物語は老僧の昔語りというスタイルで始まり、間に何度か語り場面を挟みながら、二人の主人公の視点を交互に進められていく形式となっています。
 
主君に刃を向けた卑怯者という負のイメージを背負わされた明智光秀。
しかし本当は「天下静謐」を願った慈悲深き武将だったのではないか。
それは光秀の配下となる小平太の視点も通すことでより鮮明に語られた、筆者が伝えたかったことかも知れません。
それだけでなく小平太が忍びとして躍動する場面も面白かったです!
 
また本書ではあまり語られていませんが、光秀が家臣だけでなく領民想いな武将であったことが窺えるという事が歴史番組では言及されていました。
まだ発見されていないような多方面からの史料が今後も発見されれば、また新たな光秀を知ることができるかもしれませんね。

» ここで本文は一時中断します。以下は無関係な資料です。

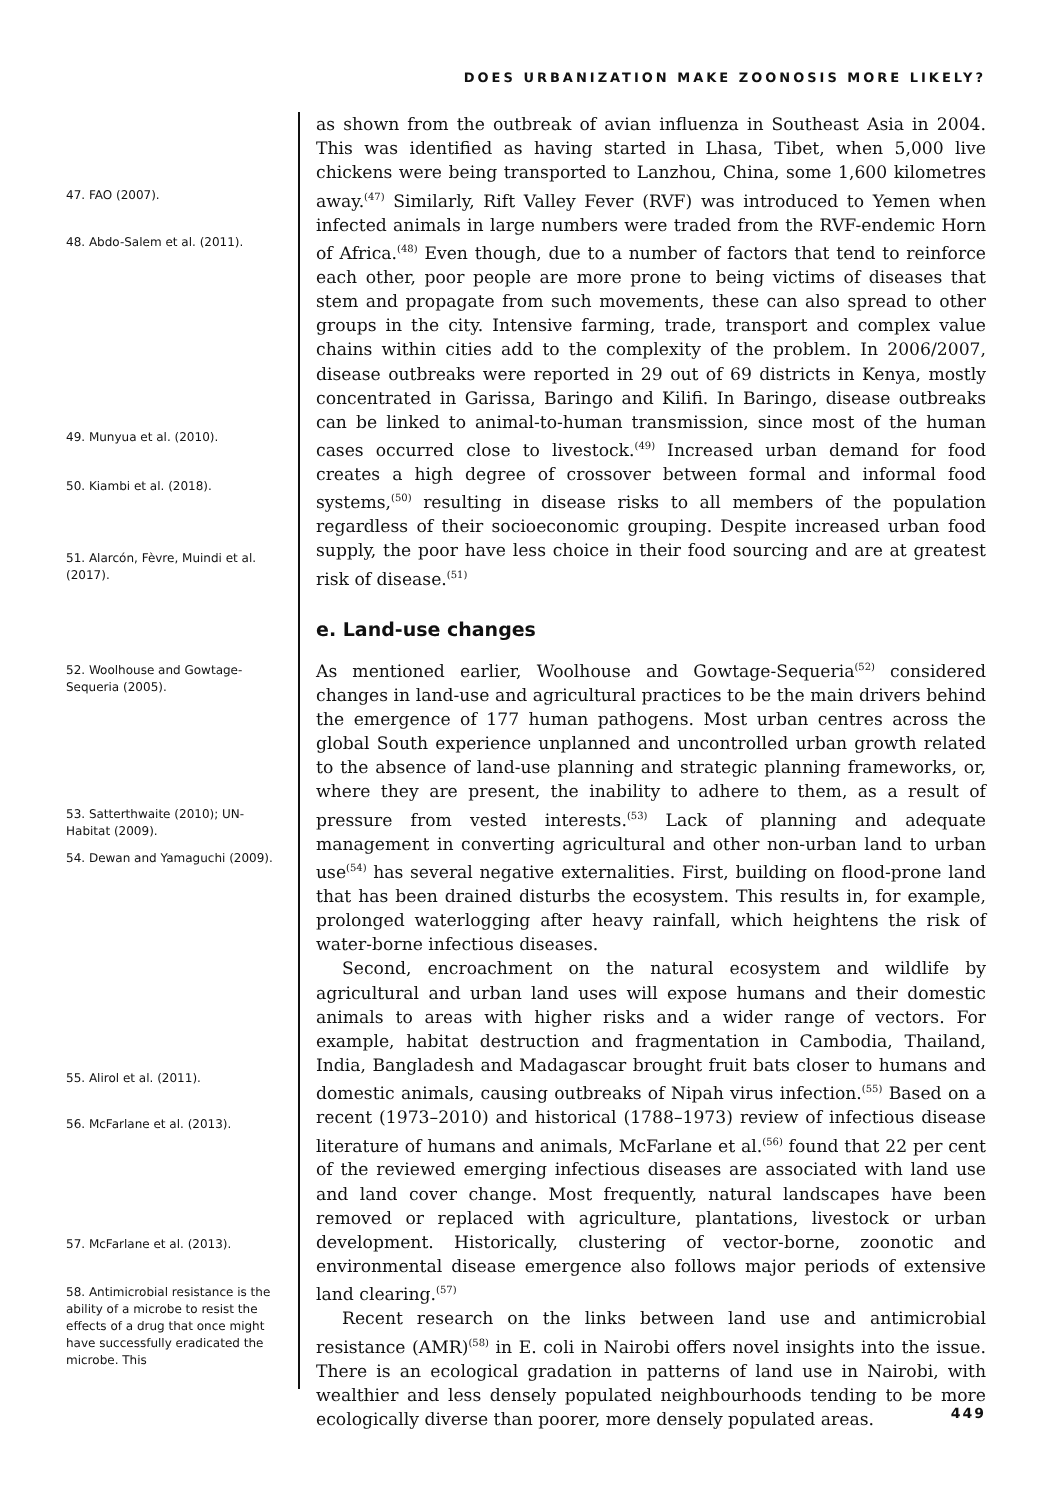DOES URBANIZATION MAKE ZOONOSIS MORE LIKELY?
47. FAO (2007).
48. Abdo-Salem et al. (2011).
49. Munyua et al. (2010).
50. Kiambi et al. (2018).
51. Alarcón, Fèvre, Muindi et al. (2017).
52. Woolhouse and Gowtage-Sequeria (2005).
53. Satterthwaite (2010); UN-Habitat (2009).
54. Dewan and Yamaguchi (2009).
55. Alirol et al. (2011).
56. McFarlane et al. (2013).
57. McFarlane et al. (2013).
58. Antimicrobial resistance is the ability of a microbe to resist the effects of a drug that once might have successfully eradicated the microbe. This
as shown from the outbreak of avian influenza in Southeast Asia in 2004. This was identified as having started in Lhasa, Tibet, when 5,000 live chickens were being transported to Lanzhou, China, some 1,600 kilometres away.<sup>(47)</sup> Similarly, Rift Valley Fever (RVF) was introduced to Yemen when infected animals in large numbers were traded from the RVF-endemic Horn of Africa.<sup>(48)</sup> Even though, due to a number of factors that tend to reinforce each other, poor people are more prone to being victims of diseases that stem and propagate from such movements, these can also spread to other groups in the city. Intensive farming, trade, transport and complex value chains within cities add to the complexity of the problem. In 2006/2007, disease outbreaks were reported in 29 out of 69 districts in Kenya, mostly concentrated in Garissa, Baringo and Kilifi. In Baringo, disease outbreaks can be linked to animal-to-human transmission, since most of the human cases occurred close to livestock.<sup>(49)</sup> Increased urban demand for food creates a high degree of crossover between formal and informal food systems,<sup>(50)</sup> resulting in disease risks to all members of the population regardless of their socioeconomic grouping. Despite increased urban food supply, the poor have less choice in their food sourcing and are at greatest risk of disease.<sup>(51)</sup>
e. Land-use changes
As mentioned earlier, Woolhouse and Gowtage-Sequeria<sup>(52)</sup> considered changes in land-use and agricultural practices to be the main drivers behind the emergence of 177 human pathogens. Most urban centres across the global South experience unplanned and uncontrolled urban growth related to the absence of land-use planning and strategic planning frameworks, or, where they are present, the inability to adhere to them, as a result of pressure from vested interests.<sup>(53)</sup> Lack of planning and adequate management in converting agricultural and other non-urban land to urban use<sup>(54)</sup> has several negative externalities. First, building on flood-prone land that has been drained disturbs the ecosystem. This results in, for example, prolonged waterlogging after heavy rainfall, which heightens the risk of water-borne infectious diseases.
Second, encroachment on the natural ecosystem and wildlife by agricultural and urban land uses will expose humans and their domestic animals to areas with higher risks and a wider range of vectors. For example, habitat destruction and fragmentation in Cambodia, Thailand, India, Bangladesh and Madagascar brought fruit bats closer to humans and domestic animals, causing outbreaks of Nipah virus infection.<sup>(55)</sup> Based on a recent (1973–2010) and historical (1788–1973) review of infectious disease literature of humans and animals, McFarlane et al.<sup>(56)</sup> found that 22 per cent of the reviewed emerging infectious diseases are associated with land use and land cover change. Most frequently, natural landscapes have been removed or replaced with agriculture, plantations, livestock or urban development. Historically, clustering of vector-borne, zoonotic and environmental disease emergence also follows major periods of extensive land clearing.<sup>(57)</sup>
Recent research on the links between land use and antimicrobial resistance (AMR)<sup>(58)</sup> in E. coli in Nairobi offers novel insights into the issue. There is an ecological gradation in patterns of land use in Nairobi, with wealthier and less densely populated neighbourhoods tending to be more ecologically diverse than poorer, more densely populated areas.
449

今放送中の『麒麟がくる』では光秀は主人公ですから、これからさらに既存のイメージが変わっていくことを期待しています。
 
さて、クライマックスはなんと言っても謎多き本能寺の変。
本書ではこの事変には黒幕がいるという説とともに、本能寺後の光秀の生死についても興味深い展開が待っています。
真相はともかく、さもありなんといった感じで面白く読ませていただきました。